楽天・Yahoo!・Amazon各社の融資サービスとは

楽天・Yahoo!・Amazon各社の融資サービスとは比較表の詳細はこちらから→http://ecnomikata.com/knowhow/detail.php?id=10740

 各社サービスの融資金額や融資利率などは、上の表をダウンロードし、参考にしていただきたい。

楽天市場

 楽天には、「楽天スーパービジネスローン」「楽天スーパービジネスローン エクスプレス」という2パターンの融資サービスが用意されている。それぞれ共通して対象者が“楽天市場出店店舗”ではあるものの、「楽天スーパービジネスローン エクスプレス」 に関しては、楽天市場の店舗専用ページ「RMS」上のカード自動決済(R-card Plus)画面に融資条件が提示された店舗のみが対象となっている。楽天銀行で口座を開設している事業者は、最短翌日での手続きが行えるので、すぐにでも資金調達をしたい場合にはありがたいサービスだ。

Yahoo!ショッピング

 Yahoo!ショッピングのビジネスローンはYahoo!が融資サービスを展開しているのではなく、三井住友銀行やYahoo!が出資するインターネット専業の株式会社ジャパンネット銀行が、Yahoo!ショッピング、ヤフオク!の出店者向けに融資サービスを行っている。決算書の提出は不要で、商品の販売情報や顧客評価を基に審査する。こうした審査方法は、日本の"銀行”では初めての試みだ。ビジネスローンを利用するために必要なビジネス用口座をあらかじめ開設している顧客へは、最短で翌日に入金が完了する。

Amazonマーケットプレイス

 融資金額の幅が一番広いのが、Amazonレンディングだ。これは、Amazonの基準を満たした事業者のみ利用することができる。2015年からは新機能として追加融資時に既存ローンを借り換えすることができるリファイナンス型のローンを追加した。これにより、借り換えによる追加融資が繰り返し利用できるため、返済期間が延長できる。また、ローン完済前でも追加融資の利用が可能になり、タイムリーな仕入資金の調達が可能だ。

ビジネス拡大を支援、各社融資の戦略が人気を左右するか

 いずれのサービスにも共通していることは、モール(マーケットプレイス) だからこそもつ膨大なデータを利用し、申込みを簡素化・素早い対応を実現しているという点だ。各社が、自社モールの出店店舗(販売事業者)をサービスの対象とし支援することで、出店店舗を囲い込み、自社モール全体を盛り上げることを目指している。

 ビジネスを拡大するにあたって融資を受けることが必要な場合もあるだろう。だからこそ、出店するモールを選ぶ際に、各社の融資のサービスが出店モール選定の指標になりうることもあるのではないだろうか。

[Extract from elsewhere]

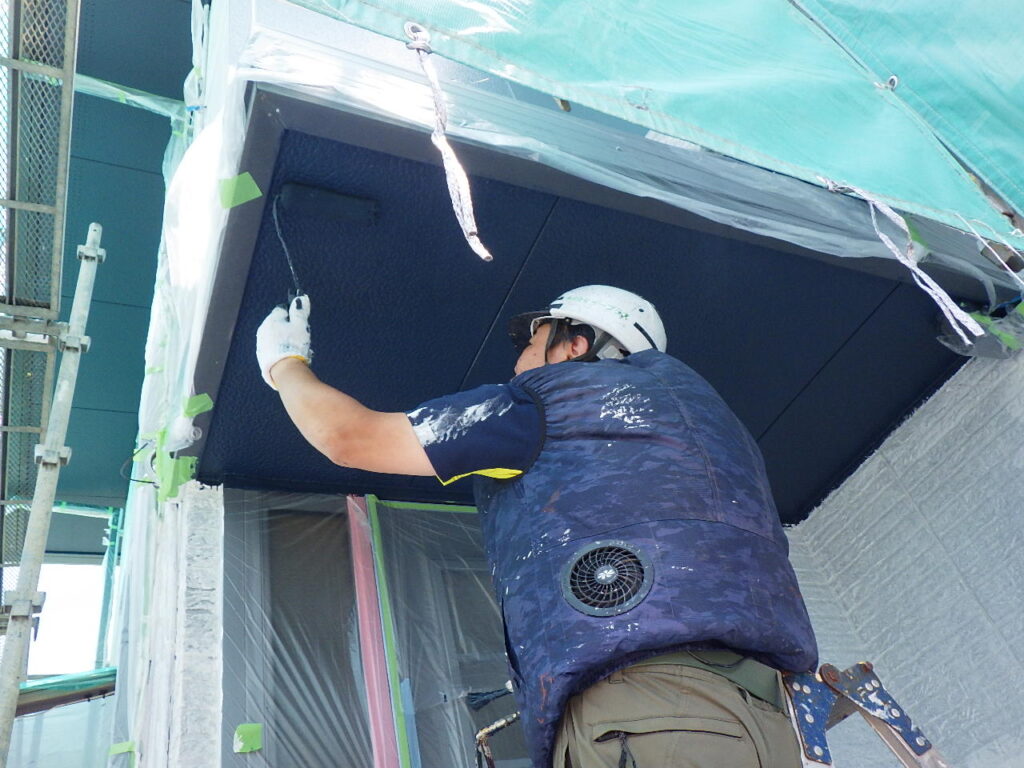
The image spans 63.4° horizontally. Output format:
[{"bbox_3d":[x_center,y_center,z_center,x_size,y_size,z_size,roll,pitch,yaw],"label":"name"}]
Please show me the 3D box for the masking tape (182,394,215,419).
[{"bbox_3d":[-0.647,0.045,1.710,0.063,0.012,0.052,-16,-41,-1],"label":"masking tape"}]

 今後、リクルートHDも中小企業に向けてサービスを開始していくとのことで、ポンパレモールに関する詳しい規定などは、現在、明らかにされていないものの、融資を考えているEC店舗にとっては選択肢が広がることになるかもしれない。

 是非、EC店舗には自社にあった融資のサービスを利用し、無理のないビジネスを展開していってほしい。そして、私達もそんなEC店舗がEC業界で活躍していく姿を追っていきたい。